Oct. 27 (Bloomberg) -- The Dollar Index may extend three weeks of losses should it close below its 200-day moving average, Commerzbank AG said, citing trading patterns.
The gauge, which IntercontinentalExchange Inc. uses to track the U.S. currency against those of six major trading partners, would then be poised to decline a further 1.2 percent, said Karen Jones, head of fixed-income, commodity and currency technical analysis in London.
“The Dollar Index daily chart has reached the 200-day moving average at 75.78,” Jones wrote in an e-mailed report today. The “downtrend at 76.50 dominates. While capped here, we look for losses to extend to 74.88.”

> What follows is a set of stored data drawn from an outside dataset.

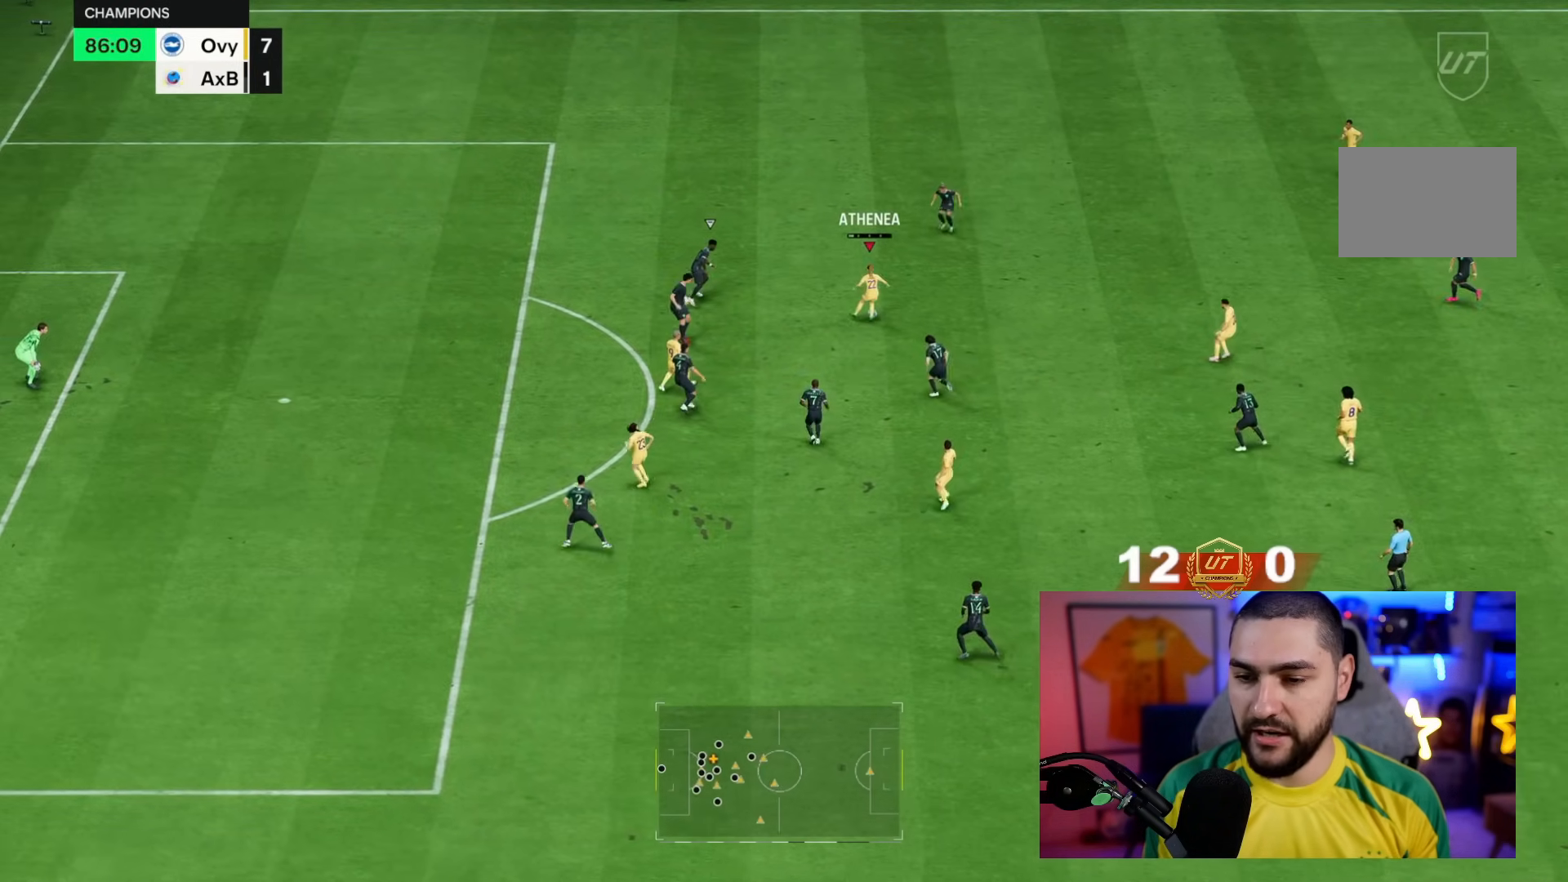
{"dt_ms": 500, "buttons": [], "left_stick": "left", "right_stick": "center", "events": [[183, "left_stick", "center"], [450, "left_stick", "left"]]}
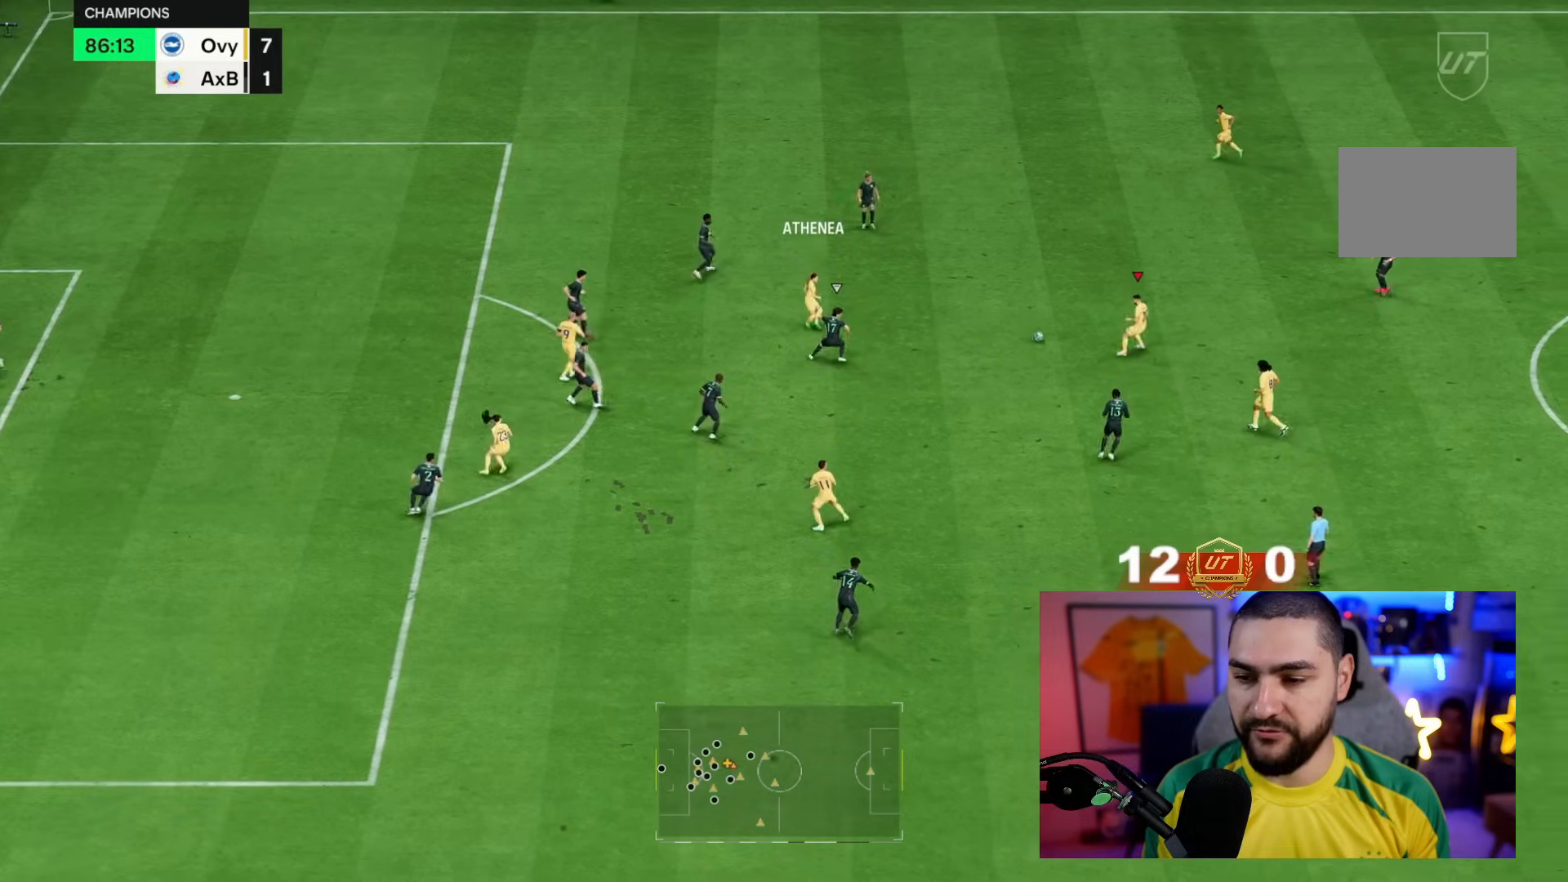
{"dt_ms": 500, "buttons": [], "left_stick": "down", "right_stick": "center", "events": [[350, "CROSS", "down"], [383, "left_stick", "down"], [500, "CROSS", "up"]]}
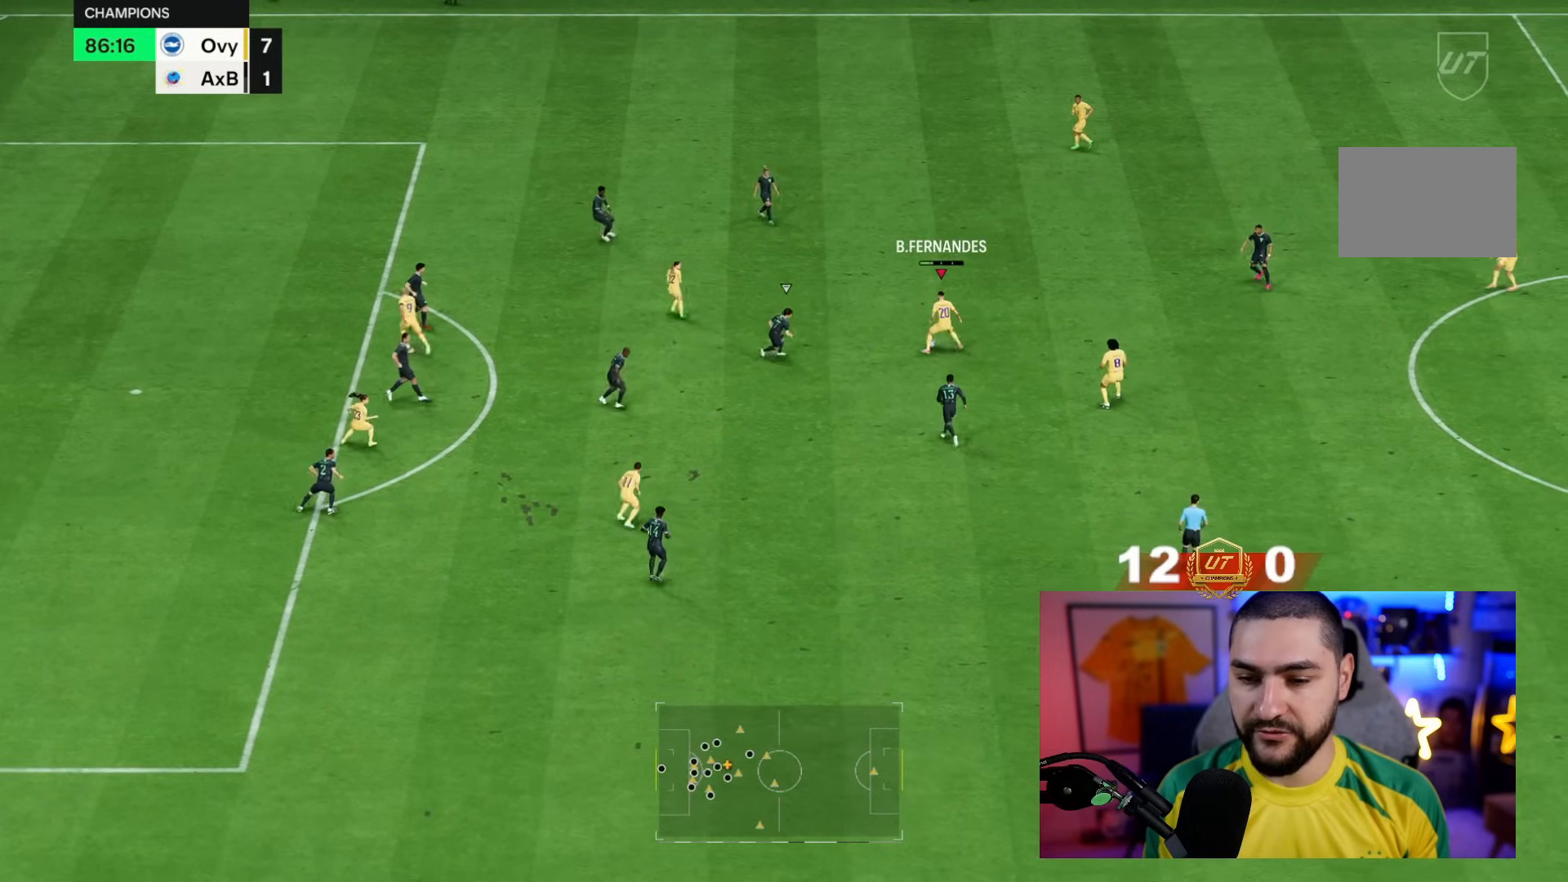
{"dt_ms": 500, "buttons": [], "left_stick": "down", "right_stick": "center", "events": []}
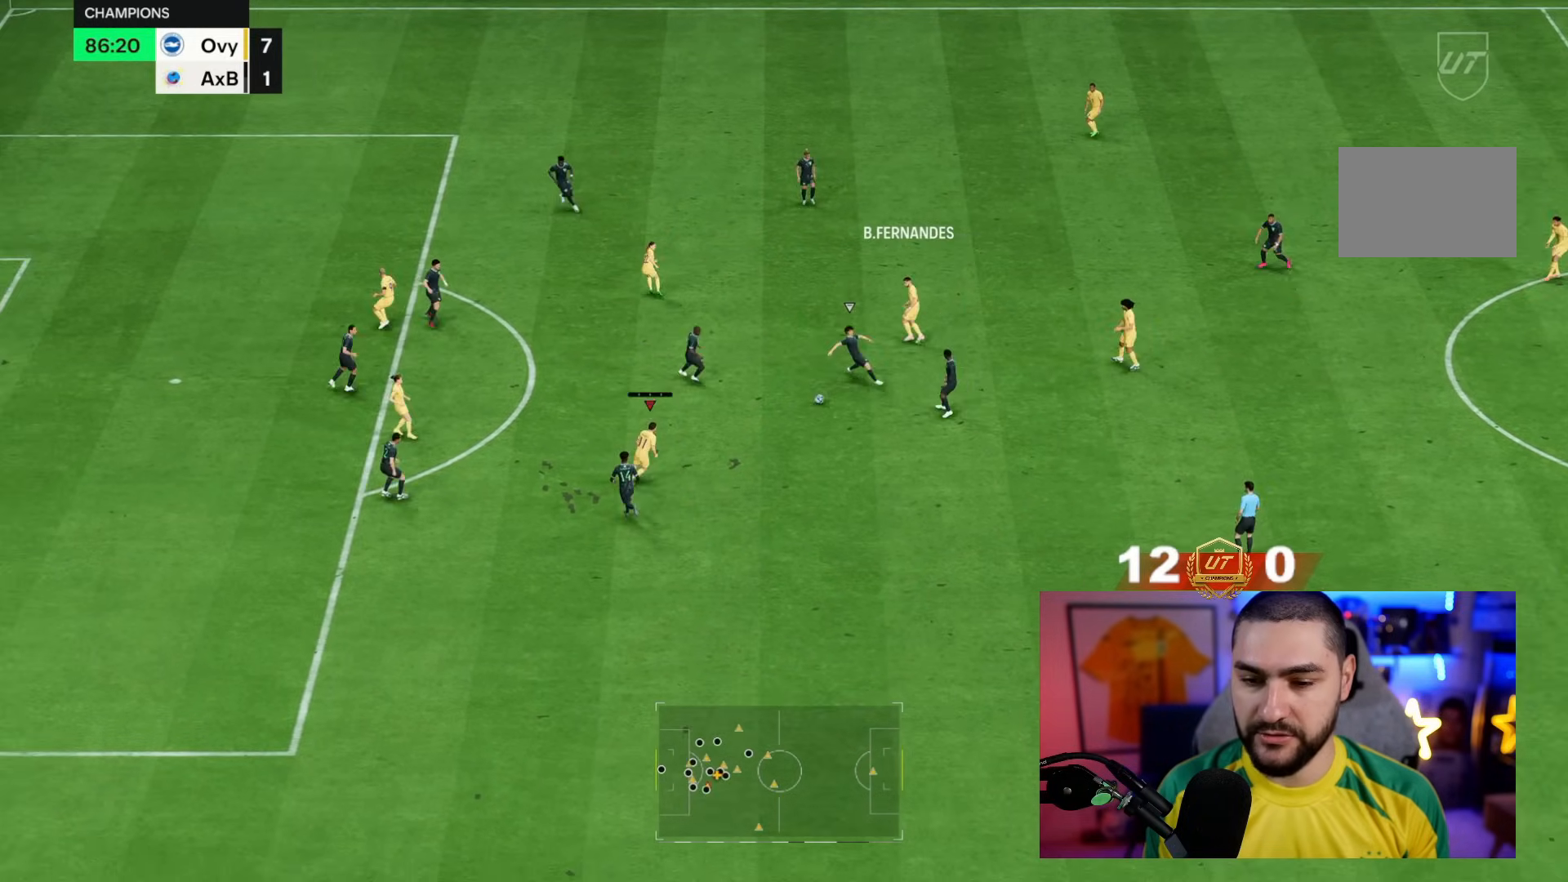
{"dt_ms": 500, "buttons": [], "left_stick": "up-left", "right_stick": "center", "events": [[67, "left_stick", "center"], [133, "left_stick", "up-left"]]}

The Index dropped 0.6 percent to 75.77 at 6:18 a.m. in New York, after falling to 75.60, the lowest level since Sept. 8. The last time it traded at 74.88 was Sept. 6.
The level of 74.88 represents the 78.6 percent Fibonacci retracement of the Dollar Index’s advance from August until October, she wrote.
“Only a close above 76.50 would imply the end of downside pressure currently,” Jones wrote.
A moving average is an indicator that displays the average value of a security’s price over a period of time. A close below the level suggests the asset may be on the decline.
Support refers to an area where analysts anticipate orders to buy a currency and its related instruments. Fibonacci analysis is based on the theory that prices rise or fall by certain percentages after reaching a high or low.
In technical analysis, investors and analysts study charts of trading patterns and prices to predict changes in a security, currency or index.